Our results suggest solutions to these challenges, such as strengthening leadership engagement with the proposed task-shifting intervention and widening the local availability of health care resources []. The high degree of readiness for change suggests these interventions could viably surmount those barriers in addressing not just blood pressure but CVD overall. If created in collaboration with community members and their leaders, this intervention could address not only classic CVD risk factors, such as tobacco use or hypertension, but also prevalent comorbid local risk factors, such as alcohol use disorder, depression, and other mental illness [], which cause and are caused by CVD [, , ]. The prevalence of depression in persons in Ghana with hypertension, for example, may be as high as 41.7% []. With the prudent use of existing local human resources, such as CHPS community health volunteers and pharmacists, to aid nurses in treating and counseling patients on CVD risk control on-site at CHPS compounds, such an intervention could avoid disrupting the current operation of the CHPS health network and minimize added overhead cost to the system by creating new referral clinics.
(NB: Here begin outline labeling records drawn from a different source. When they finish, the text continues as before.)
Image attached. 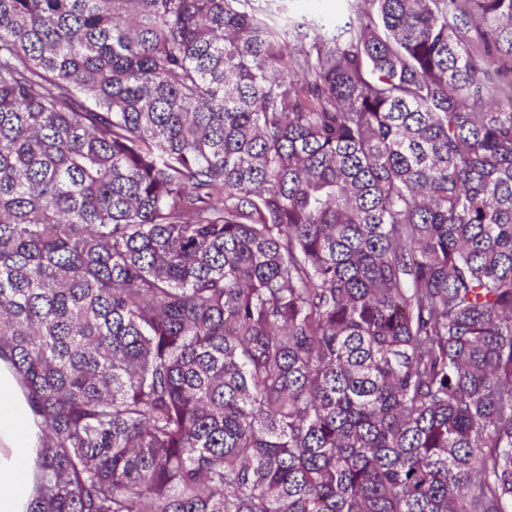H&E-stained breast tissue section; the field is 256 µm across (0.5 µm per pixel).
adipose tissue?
I'll return each instance as SVG.
<instances>
[{"mask_svg": "<svg viewBox=\"0 0 512 512\" xmlns=\"http://www.w3.org/2000/svg\"><path fill=\"white\" fill-rule=\"evenodd\" d=\"M41 436L13 367L0 359V512H27L40 479Z\"/></svg>", "mask_w": 512, "mask_h": 512, "instance_id": "adipose-tissue-1", "label": "adipose tissue"}]
</instances>
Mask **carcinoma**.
<instances>
[{"instance_id":"carcinoma-1","label":"carcinoma","mask_w":512,"mask_h":512,"mask_svg":"<svg viewBox=\"0 0 512 512\" xmlns=\"http://www.w3.org/2000/svg\"><path fill=\"white\" fill-rule=\"evenodd\" d=\"M0 0L28 512H512V0ZM283 3L288 7L290 14L303 15L308 19L319 20L347 13L345 0H288Z\"/></svg>"}]
</instances>
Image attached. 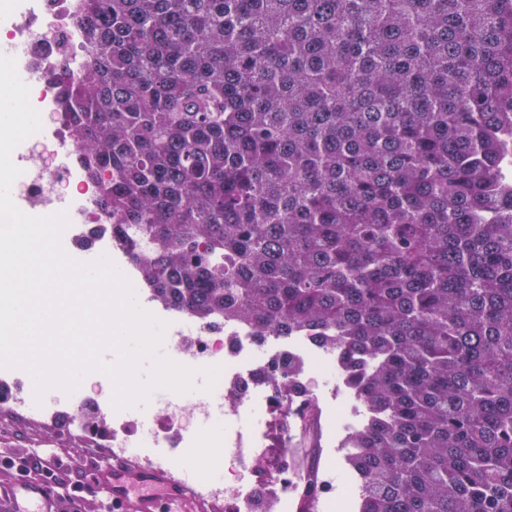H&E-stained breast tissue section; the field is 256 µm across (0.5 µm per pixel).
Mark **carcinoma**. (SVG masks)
<instances>
[{"mask_svg":"<svg viewBox=\"0 0 512 512\" xmlns=\"http://www.w3.org/2000/svg\"><path fill=\"white\" fill-rule=\"evenodd\" d=\"M80 22L64 121L156 298L336 353L358 512H512V0H84Z\"/></svg>","mask_w":512,"mask_h":512,"instance_id":"cac0c4a2","label":"carcinoma"}]
</instances>
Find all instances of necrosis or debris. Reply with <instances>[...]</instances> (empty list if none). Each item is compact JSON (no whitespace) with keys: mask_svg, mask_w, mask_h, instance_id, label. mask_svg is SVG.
<instances>
[{"mask_svg":"<svg viewBox=\"0 0 512 512\" xmlns=\"http://www.w3.org/2000/svg\"><path fill=\"white\" fill-rule=\"evenodd\" d=\"M80 0H0V49L14 50L20 78L30 89L29 101L38 111L42 128L12 153L21 174L11 186L16 206L30 215L67 211L69 224L61 241L73 248L90 246L111 255L116 243L99 204V188L73 165L79 135L62 121L57 88L62 61L78 66L90 48L78 22ZM137 304L165 322L162 346L173 362L210 380L209 395L185 404L178 392L160 389L150 402L155 416L143 431L131 409H115L98 397L88 383L60 397L36 400L32 380L0 379V418L41 420L58 425L89 447L108 454L131 456L155 465H169V449L184 447L200 432H214L233 467L223 480L205 482L198 494L220 504L224 512H263L260 496L272 490L270 512H293L295 495L306 472L284 462L285 421L300 419L320 405L319 385L338 377L332 351L313 347L305 337L269 336L257 339L244 328L203 322L182 315L170 326L171 310L145 288L137 272L127 275ZM305 362L301 392L275 388L258 381L272 365ZM277 435L280 446L269 445ZM266 461L258 469V461Z\"/></svg>","mask_w":512,"mask_h":512,"instance_id":"obj_1","label":"necrosis or debris"}]
</instances>
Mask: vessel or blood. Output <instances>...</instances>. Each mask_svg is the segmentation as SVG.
Here are the masks:
<instances>
[{"mask_svg": "<svg viewBox=\"0 0 512 512\" xmlns=\"http://www.w3.org/2000/svg\"><path fill=\"white\" fill-rule=\"evenodd\" d=\"M24 459L22 451L0 450V460L12 471L11 479L0 482V512H60L61 492L49 478L25 474ZM177 465L181 475L176 478L170 470L116 458L95 466L84 492L99 498L106 512H193L194 483L217 479L218 473L198 468L188 454Z\"/></svg>", "mask_w": 512, "mask_h": 512, "instance_id": "obj_1", "label": "vessel or blood"}]
</instances>
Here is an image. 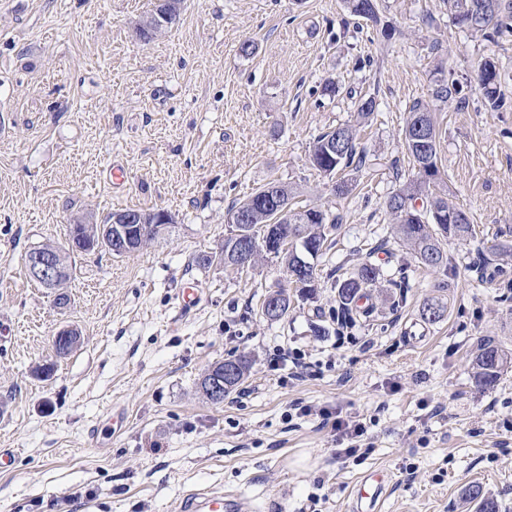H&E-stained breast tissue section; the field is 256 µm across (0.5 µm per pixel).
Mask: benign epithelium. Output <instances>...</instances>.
<instances>
[{
    "label": "benign epithelium",
    "mask_w": 512,
    "mask_h": 512,
    "mask_svg": "<svg viewBox=\"0 0 512 512\" xmlns=\"http://www.w3.org/2000/svg\"><path fill=\"white\" fill-rule=\"evenodd\" d=\"M179 4L176 0H160V8L156 11L152 30L155 34L168 31L177 17ZM169 226V217L163 210L154 211L151 216H143L138 212L123 211L108 217L97 225L96 234L86 243L90 250L105 248L114 254L138 250L147 242L162 235ZM239 242L235 250L225 252L219 250L210 255L212 263L237 269H248L252 265L255 247L250 236L242 230L237 231ZM54 248L38 249L30 254L28 263L33 277L45 286L52 288L65 273L63 266L56 260ZM233 372L222 368L210 373L207 381L208 393L212 401L220 403L224 400L226 380Z\"/></svg>",
    "instance_id": "benign-epithelium-1"
}]
</instances>
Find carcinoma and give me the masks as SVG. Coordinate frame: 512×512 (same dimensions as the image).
<instances>
[{"label":"carcinoma","mask_w":512,"mask_h":512,"mask_svg":"<svg viewBox=\"0 0 512 512\" xmlns=\"http://www.w3.org/2000/svg\"><path fill=\"white\" fill-rule=\"evenodd\" d=\"M448 12L458 26L468 29L484 40L497 43L512 36V0H446ZM350 14L367 19H377L378 0H345ZM478 86L482 92L485 106L493 112H505L509 104L501 90L499 72L494 59L482 58L474 66ZM456 81L441 79L433 91V97L439 101H448L457 92ZM374 101L372 96H362L356 104L354 122L339 124L321 133L312 149V165L321 173L332 170H345L351 166L357 168L365 163L366 152L359 148L357 127L371 121L374 109H366L364 101ZM426 123L428 136L432 144L425 147L416 141L413 134L418 119ZM336 142V160L326 154V144ZM439 131L436 113L432 109L416 102L408 112L404 128V145L414 170L413 176L397 190L387 196L385 207L393 221V232L397 242L410 250V254L426 267L448 273L450 259L447 245L450 240L465 241L474 237L476 229L472 218L460 209L446 194L433 191L440 176L438 166ZM315 215L312 220L309 215ZM342 226V217L327 212L320 213L309 207L292 211L288 223L274 222L272 210L254 205L248 222V230L257 242L261 255L263 245L260 240L279 235L288 240H296L295 248L281 257L285 267H291L300 260L310 262L322 257L335 243L334 235ZM380 276L379 268L370 260L363 261L358 268L345 278L334 283L337 289L338 306L332 314V320L341 326L356 323L362 317H368L370 304H359L369 298L367 289L374 286ZM446 312L443 302L433 300L424 305L422 316L428 322H437ZM225 365L234 369V378L228 391L236 390L246 378L251 361L242 356L225 361ZM512 367V352L494 344L491 340L480 341L478 353L472 361L476 383L483 388L495 386L501 375ZM463 502L474 508L475 512H499V503L484 492L481 484L474 482L462 492Z\"/></svg>","instance_id":"obj_1"}]
</instances>
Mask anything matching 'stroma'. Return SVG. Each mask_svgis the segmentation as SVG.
<instances>
[{
	"mask_svg": "<svg viewBox=\"0 0 512 512\" xmlns=\"http://www.w3.org/2000/svg\"><path fill=\"white\" fill-rule=\"evenodd\" d=\"M156 3L0 0V451L11 456L0 512H175L196 491L234 496L241 512H347L372 470L393 478L381 512H466L471 482L512 512V368L485 390L471 373L480 339L512 351V257L494 254L512 243V112L487 110L472 68L495 58L512 98V41L472 36L445 0H380L376 23L344 0H183L172 28L141 41ZM443 70L459 99H434ZM330 81L337 94L324 93ZM360 94L377 103L360 130L367 159L346 169L356 188L337 198L310 153L352 120ZM418 101L438 118L436 190L476 235L449 242L448 274L408 263L402 297L384 201L411 170L404 126ZM270 182L343 218L313 298L289 289L277 322L258 309L286 279L280 261L247 273L196 263L223 244L231 206ZM127 208L173 222L129 255L71 253L70 303L56 308L27 253L67 247L70 225ZM366 258L380 269L372 316L334 331L332 283ZM432 299L447 307L436 323L421 316ZM65 326L81 344L60 358ZM283 347L304 353V377L270 368ZM243 355L245 383L206 400L208 369ZM45 363L52 374L37 376ZM304 406L314 415L295 416ZM321 408L360 416L356 456L335 458Z\"/></svg>",
	"mask_w": 512,
	"mask_h": 512,
	"instance_id": "35a3bbf8",
	"label": "stroma"
}]
</instances>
Our study has several notable limitations. All qualitative investigation carries a risk of biases associated with disparities in power and privilege between interviewee and interviewer, especially if the two come from different cultural or linguistic backgrounds. Our use of non-Ghanaian interviewers increased the risk of such bias. We mitigated that risk through the joint design of all aspects of our study between local and global partners—including survey design, data analysis, and results reporting—as well as the use of an interview partnership team. However, such bias cannot be eliminated, nor its extent fully quantified. More broadly, this study’s qualitative nature precludes generalizability beyond the study’s setting, but the approach may prove useful for replication in sites with similar characteristics. All interviews were conducted in English because CHPS staff are fluent in this language, as it is used for all formal clinical training. However, many staff learned English only as a second language for professional purpose and speak a different language at home. This limitation may have limited the scope and specificity of some participants’ responses.

Additionally, this study emphasizes the perspective of CHOs and SDOs working within the CHPS system. However, CHPS has as complex, multitiered organizational structure, with district directors and district health management teams (DHMT) coordinating and supervising multiple SDOs. As such, a final limitation of this paper is a large-scale systems perspective of the current CHPS leadership is not represented within our participant pool. Further work should be done to clarify leadership and training responsibilities, care referrals, and acute care roles across these different management system roles to better enable future CVD interventions to succeed on a larger systems level.

Conclusion

The health care workers interviewed in this study believe the current CHPS framework is readily adaptable for task-shifting for CVD screening and management at the community level. In conjunction with augmentation of the CHPS workforce, participants proposed a three-pronged intervention to enhance community knowledge of CVD care; increase provider knowledge of CVD management, thus permitting prescription of antihypertensive medications; and improve systems for the reliable procurement and supply of medical equipment and transportation. A pilot program implemented at a handful of select CHPS clinics could assess the operational feasibility, acceptability, and efficacy of this intervention. This work could, in turn, be leveraged for other chronic conditions, given the potential flexibility of the current CHPS structure to adapt to the rapidly shifting disease burden across rural Ghanaian communities.